I didn’t think much about it at the time, only noticed them because of the big rumbling Harleys they drove. Their black gas tanks were painted with an odd Celtic knot work design.
As I got into Anna’s car, the leader looked at me. She looked enough like Clementine to be her sister.
•
After that I didn’t go to the Hunt so much. It wasn’t that I didn’t want to see Anna. In the process of uncovering her red dress secret, I’d edged a little too close to one of my own.
In 1982, in Indiana, you didn’t talk about certain things. I’d seen the word “homophobia” for the first time in a New York Times article, but I knew what it was already. It wasn’t that I didn’t trust Anna. But I’d kept the secret to myself for so long that I didn’t know how to say it anymore.
I kept telling myself that she must know. I’d taken her to a gay bar, for God’s sakes.
She said, on one of our television nights, “You never come down to see me at work.”
“I’ve been busy,” I said.
She gave me a look that said, plain as day, I know you’re bullshitting me but I won’t push.
I decided to distract her. I edged closer to her on the couch. I said, “Do you know what I’m really in the mood for?”
I regretted it as soon as I said it, but I could already see what she was hoping for in her eyes.
I pulled back, just a touch, and said, “I’m really in the mood to read a really good science fiction book. Will you lend me a couple to take home?”
I felt like such a shit.
•
So guilt drove me down to the bar, a couple of evenings later. I sat there and chatted with her, listening to “Kung Fu Fighting” and “Do You Think I’m Sexy,” abandoning my stool every once in a while to go dance. She was happy I was there. I could see that in her eyes.

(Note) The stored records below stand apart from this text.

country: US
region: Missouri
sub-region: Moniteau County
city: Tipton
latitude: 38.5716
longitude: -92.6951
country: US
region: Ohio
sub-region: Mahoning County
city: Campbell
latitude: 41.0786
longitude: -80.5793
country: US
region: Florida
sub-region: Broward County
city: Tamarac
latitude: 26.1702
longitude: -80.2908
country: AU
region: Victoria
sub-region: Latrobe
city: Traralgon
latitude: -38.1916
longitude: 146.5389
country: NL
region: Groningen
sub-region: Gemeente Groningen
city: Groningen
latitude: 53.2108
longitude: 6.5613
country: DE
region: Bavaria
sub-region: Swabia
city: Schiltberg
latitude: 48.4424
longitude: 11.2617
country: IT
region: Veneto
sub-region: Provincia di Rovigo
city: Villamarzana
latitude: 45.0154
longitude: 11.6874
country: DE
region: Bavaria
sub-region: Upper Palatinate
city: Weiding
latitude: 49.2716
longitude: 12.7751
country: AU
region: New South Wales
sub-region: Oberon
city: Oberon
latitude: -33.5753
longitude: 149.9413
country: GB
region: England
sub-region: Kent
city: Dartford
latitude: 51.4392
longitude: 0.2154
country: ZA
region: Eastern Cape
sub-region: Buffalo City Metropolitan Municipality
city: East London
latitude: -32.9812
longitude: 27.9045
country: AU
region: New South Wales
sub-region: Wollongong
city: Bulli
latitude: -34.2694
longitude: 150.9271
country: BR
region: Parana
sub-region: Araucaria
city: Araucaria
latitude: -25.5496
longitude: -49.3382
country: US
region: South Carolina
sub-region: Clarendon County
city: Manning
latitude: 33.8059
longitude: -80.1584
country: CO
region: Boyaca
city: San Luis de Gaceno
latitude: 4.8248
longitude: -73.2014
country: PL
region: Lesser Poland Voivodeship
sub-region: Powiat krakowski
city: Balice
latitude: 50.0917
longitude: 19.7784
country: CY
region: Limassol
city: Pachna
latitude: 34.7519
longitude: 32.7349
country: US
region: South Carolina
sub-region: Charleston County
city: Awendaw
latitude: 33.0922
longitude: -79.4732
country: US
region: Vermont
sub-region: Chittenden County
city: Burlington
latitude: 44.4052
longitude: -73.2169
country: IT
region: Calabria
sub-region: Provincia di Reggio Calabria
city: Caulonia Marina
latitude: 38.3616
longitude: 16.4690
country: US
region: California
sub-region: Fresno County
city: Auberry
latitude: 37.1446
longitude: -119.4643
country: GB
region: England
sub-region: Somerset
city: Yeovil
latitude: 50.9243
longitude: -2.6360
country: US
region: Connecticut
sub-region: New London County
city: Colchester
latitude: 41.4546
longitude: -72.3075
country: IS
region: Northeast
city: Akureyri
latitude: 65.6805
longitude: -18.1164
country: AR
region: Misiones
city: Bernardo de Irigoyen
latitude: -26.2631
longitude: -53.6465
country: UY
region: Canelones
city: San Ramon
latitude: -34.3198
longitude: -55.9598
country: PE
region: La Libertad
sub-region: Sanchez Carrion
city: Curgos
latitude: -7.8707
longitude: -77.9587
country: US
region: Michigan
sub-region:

And she seemed to be getting along fine with Diana and Clementine. When I mentioned a new song I’d heard, she got Clementine to play it for me.
Every once in a while I’d see some woman flirt with her. Anna was surprisingly adept at handling that, friendly but professional, without making them feel rejected.
She’d never had good luck with men. I wondered if she was tempted to try something different. She never said anything about it to me
.
Of course she wouldn’t.
•
Summer wound down, and we entered heat-mad August, days of sweat and sunshine so hot you didn’t really want to move. When evening started falling and the air cooled off a little, your energy would return.
One way to burn some of that off was to drive up to the Michigan dunes, build a fire, and get drunk on the beach. I went up one evening with Anna, and a bunch of other high school friends. I didn’t particularly like them or want to hang around with them; but Anna made me promise to come.
It was what I had expected: a lot of beer and a couple of bottles of Jaeger getting passed around. We knew a spot that was technically private property, but the owners of the house far above were rarely there to disturb us.
We sat on the soft sand around a fire made from the wood we’d brought and I watched the stars far out over the lake, wondering when I could gracefully excuse myself and slip away.
That was why I was the first person to see something out in the water, coming towards our fire. Several somethings, leaving long dark vees as they swam.
At first I thought they were fish, or seals, or something stranger. Not people. But as the heads came up out of the water, I realized they were human. Women, three of them.
As they came closer yet, I recognized the women who had been on the motorcycles. I would have leaned over to say something to Anna about it, but she was on the other side of the fire.
Late night beach campfires have their own rules. So we just nodded to the women when they came up, moved over to make room for them, passed out beers.
They didn’t introduce themselves to the group, but I saw one talking to Anna.
After it all broke up, I walked with her to the cars. I said, “Who was that woman and what was she talking to you about?”
She laughed. “All sorts of crazy things. We got to talking about fantasy books, and she asked what if all of that was real?”
“What if it was?”
“I wish. That’d be something wonderful. To learn there was actual magic in the world.”